• Description of the task
Please return only the lines from the one holding "601 425 3.85" through the one holding "479 499 5.74", exactly as they appear in the records below, both ends included.

╭─ Given data

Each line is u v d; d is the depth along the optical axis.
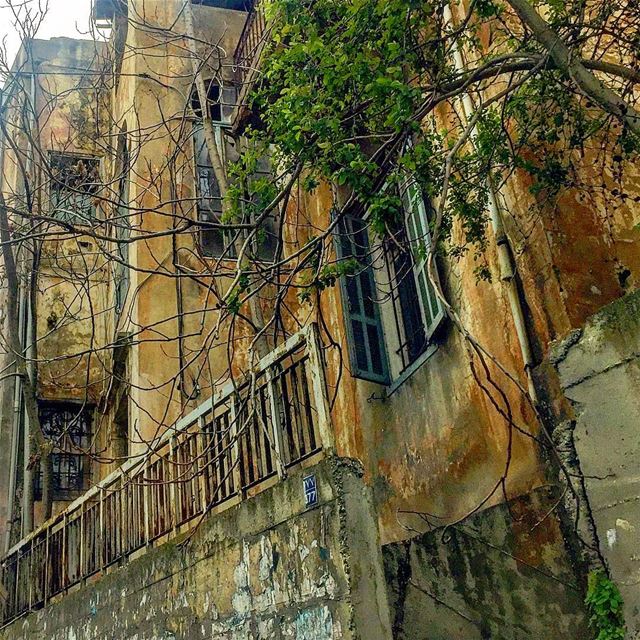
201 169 9.86
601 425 3.85
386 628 3.99
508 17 5.75
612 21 5.58
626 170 5.50
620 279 5.04
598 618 3.71
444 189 3.82
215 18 11.37
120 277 10.31
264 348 7.20
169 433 6.07
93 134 11.95
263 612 4.53
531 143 5.29
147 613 5.70
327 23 5.46
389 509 7.21
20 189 11.27
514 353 5.34
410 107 4.50
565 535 4.39
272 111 5.50
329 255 7.41
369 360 7.31
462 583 5.04
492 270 5.66
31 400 8.91
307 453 4.62
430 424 6.61
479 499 5.74
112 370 9.27
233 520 4.98
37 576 7.80
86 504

╰─

• Finished exercise
601 425 3.85
386 628 3.99
508 17 5.75
612 21 5.58
626 170 5.50
620 279 5.04
598 618 3.71
444 189 3.82
215 18 11.37
120 277 10.31
264 348 7.20
169 433 6.07
93 134 11.95
263 612 4.53
531 143 5.29
147 613 5.70
327 23 5.46
389 509 7.21
20 189 11.27
514 353 5.34
410 107 4.50
565 535 4.39
272 111 5.50
329 255 7.41
369 360 7.31
462 583 5.04
492 270 5.66
31 400 8.91
307 453 4.62
430 424 6.61
479 499 5.74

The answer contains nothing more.